You’re the Chief Financial Officer of your company. You receive an email from your boss, the CEO, with the subject line: “Wire Transfer $10,000 to XX Account.” This isn’t entirely out of the norm — there are dozens of transfers in a given week and you don’t want to upset the head of the organization by asking questions, so you make the transfer. As it turns out, the CEO’s email was spoofed, and the money went to an unknown bank account. You’ve just lost the organization $10,000 in a matter of minutes. This is called CEO fraud – imitating the CEO’s email address to trick employees into providing highly confidential information or access to systems. It’s also known as “business email compromise.” This tactic isn’t limited to CEOs but can apply to any employee in a position of authority. You can identify this tactic by looking closely at the email address in question; it will almost always be at least slightly off from the real thing. If your CEO’s email address is firstname.lastname@example.org, the spoof might be email@example.com.
It’s 2 p.m. at the office; you’re developing a headache, and that report is due by the end of the day. Ibuprofen isn’t cutting it, so you pull up a website that provides health information and advice. You’re prompted by a chat that asks for some personal information. Your head is still throbbing, so you reluctantly enter your data. The chat box closes — and little did you know that the representative was really a man-in-the-middle social engineering attacker. Man-in-the-middle attacks involve intercepting communication between two systems. And this tactic isn’t limited to chat boxes — it can come in the form of email, wi-fi, or even IP spoofing attacks.
A well-dressed man carrying a stack of boxes is walking toward your office building door while you’re exiting, and your hands are empty. Naturally, you hold open the door, and he responds with a smile and a nod. Nothing unusual, right? Wrong — the man you opened the door for obtained credentials from a friend to access your organization’s systems, and you’ve just granted him physical access to the building where he’ll find a computer to log in and obtain valuable information. You’ve become a victim of tailgating — when an outsider poses as an insider, gaining access to information systems and confidential data.
How to prevent social engineering tactics from causing damage
There are many ways that organizations like yours can mitigate social engineering. First, behavioral analytics can help you recognize which employees pose the greatest threat to the business. These insider threats can be classified as malicious insiders or careless users who are susceptible to these social engineering tactics. Once identified, they can be governed, trained, and if needed, sanctioned. Proactive monitoring of your cloud applications can also help you spot when a user may have been a victim of social engineering. If a specific sales rep only exports around 50 rows of data each week and suddenly exports 50,000 rows in one day, it could indicate that their credentials were compromised. By layering application-level security on top of network or infrastructure-layer solutions, you can gain more robust insights into vulnerabilities like phishing and man-in-the-middle attacks.
And because these types of attacks tend to exploit natural human psychology, training is the best way to raise awareness and change users’ behavior.

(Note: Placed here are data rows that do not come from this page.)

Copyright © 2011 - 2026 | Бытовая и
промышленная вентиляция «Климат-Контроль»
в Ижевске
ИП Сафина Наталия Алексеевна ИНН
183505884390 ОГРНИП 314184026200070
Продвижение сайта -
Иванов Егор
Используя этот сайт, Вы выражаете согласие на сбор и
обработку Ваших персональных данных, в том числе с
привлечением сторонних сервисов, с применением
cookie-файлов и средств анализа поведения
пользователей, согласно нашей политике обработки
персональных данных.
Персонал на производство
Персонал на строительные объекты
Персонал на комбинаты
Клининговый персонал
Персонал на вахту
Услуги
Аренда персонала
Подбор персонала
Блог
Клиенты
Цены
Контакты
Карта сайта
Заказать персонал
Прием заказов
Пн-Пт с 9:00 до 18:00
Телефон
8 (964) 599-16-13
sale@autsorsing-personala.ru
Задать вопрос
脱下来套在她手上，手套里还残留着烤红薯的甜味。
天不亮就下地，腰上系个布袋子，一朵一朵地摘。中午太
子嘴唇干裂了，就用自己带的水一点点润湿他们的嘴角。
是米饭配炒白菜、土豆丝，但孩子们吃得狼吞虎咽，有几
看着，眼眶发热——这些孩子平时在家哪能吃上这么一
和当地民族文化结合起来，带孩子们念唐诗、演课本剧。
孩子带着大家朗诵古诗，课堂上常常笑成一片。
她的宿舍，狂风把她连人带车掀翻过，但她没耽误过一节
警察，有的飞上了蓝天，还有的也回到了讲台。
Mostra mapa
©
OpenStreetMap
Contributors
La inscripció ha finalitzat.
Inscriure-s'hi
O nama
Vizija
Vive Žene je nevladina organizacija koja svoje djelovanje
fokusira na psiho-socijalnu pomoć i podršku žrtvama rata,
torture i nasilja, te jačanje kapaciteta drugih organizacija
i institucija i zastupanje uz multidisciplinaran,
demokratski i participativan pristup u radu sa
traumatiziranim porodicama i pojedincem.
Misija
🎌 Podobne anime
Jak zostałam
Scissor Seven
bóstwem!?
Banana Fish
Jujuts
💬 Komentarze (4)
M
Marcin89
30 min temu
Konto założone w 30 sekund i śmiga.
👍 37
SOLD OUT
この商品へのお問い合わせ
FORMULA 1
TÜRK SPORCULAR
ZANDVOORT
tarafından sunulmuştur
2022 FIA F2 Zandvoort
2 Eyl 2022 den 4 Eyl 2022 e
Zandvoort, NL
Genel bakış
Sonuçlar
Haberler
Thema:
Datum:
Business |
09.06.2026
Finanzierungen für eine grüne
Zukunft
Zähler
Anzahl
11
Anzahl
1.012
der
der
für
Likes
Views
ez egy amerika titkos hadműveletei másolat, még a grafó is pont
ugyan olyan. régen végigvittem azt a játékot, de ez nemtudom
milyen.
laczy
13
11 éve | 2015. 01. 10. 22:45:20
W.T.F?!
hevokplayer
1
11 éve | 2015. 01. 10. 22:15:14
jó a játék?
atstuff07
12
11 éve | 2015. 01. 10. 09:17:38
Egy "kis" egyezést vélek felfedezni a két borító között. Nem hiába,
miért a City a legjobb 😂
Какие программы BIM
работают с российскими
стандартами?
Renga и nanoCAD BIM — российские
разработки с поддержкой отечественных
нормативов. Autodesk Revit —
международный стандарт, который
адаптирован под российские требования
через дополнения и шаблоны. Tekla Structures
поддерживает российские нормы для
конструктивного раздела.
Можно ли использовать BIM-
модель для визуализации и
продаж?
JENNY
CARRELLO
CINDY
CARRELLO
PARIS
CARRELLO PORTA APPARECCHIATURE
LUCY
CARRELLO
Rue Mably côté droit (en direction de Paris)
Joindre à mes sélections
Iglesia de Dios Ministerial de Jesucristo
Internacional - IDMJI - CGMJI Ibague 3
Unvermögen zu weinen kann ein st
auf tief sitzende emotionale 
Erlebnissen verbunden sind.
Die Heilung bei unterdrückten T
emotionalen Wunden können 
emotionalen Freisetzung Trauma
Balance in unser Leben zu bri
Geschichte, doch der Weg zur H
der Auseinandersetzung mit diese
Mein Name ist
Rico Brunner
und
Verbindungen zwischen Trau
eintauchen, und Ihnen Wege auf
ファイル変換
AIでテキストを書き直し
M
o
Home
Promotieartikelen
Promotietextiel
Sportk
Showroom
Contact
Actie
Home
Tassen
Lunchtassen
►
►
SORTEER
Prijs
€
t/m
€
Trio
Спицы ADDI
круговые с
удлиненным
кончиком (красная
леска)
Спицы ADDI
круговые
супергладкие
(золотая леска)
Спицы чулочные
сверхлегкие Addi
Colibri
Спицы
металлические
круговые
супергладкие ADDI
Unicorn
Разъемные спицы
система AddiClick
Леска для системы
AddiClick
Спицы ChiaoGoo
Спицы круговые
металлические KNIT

Training can help users better spot potential external attacks and avoid them, rather than clicking or responding, which opens the organization to a breach. Re-training and new approaches such as policies and procedures may also be necessary. By coupling your training strategy with the insights you derive from user activity monitoring in Salesforce and other cloud applications, organizations can move toward a culture where security and privacy protocols blend seamlessly with day-to-day tasks. And as social engineering tactics continue to evolve, you can ensure your organization will be ahead of the curve, and ahead of cybercriminals looking to steal your most valuable asset – your data.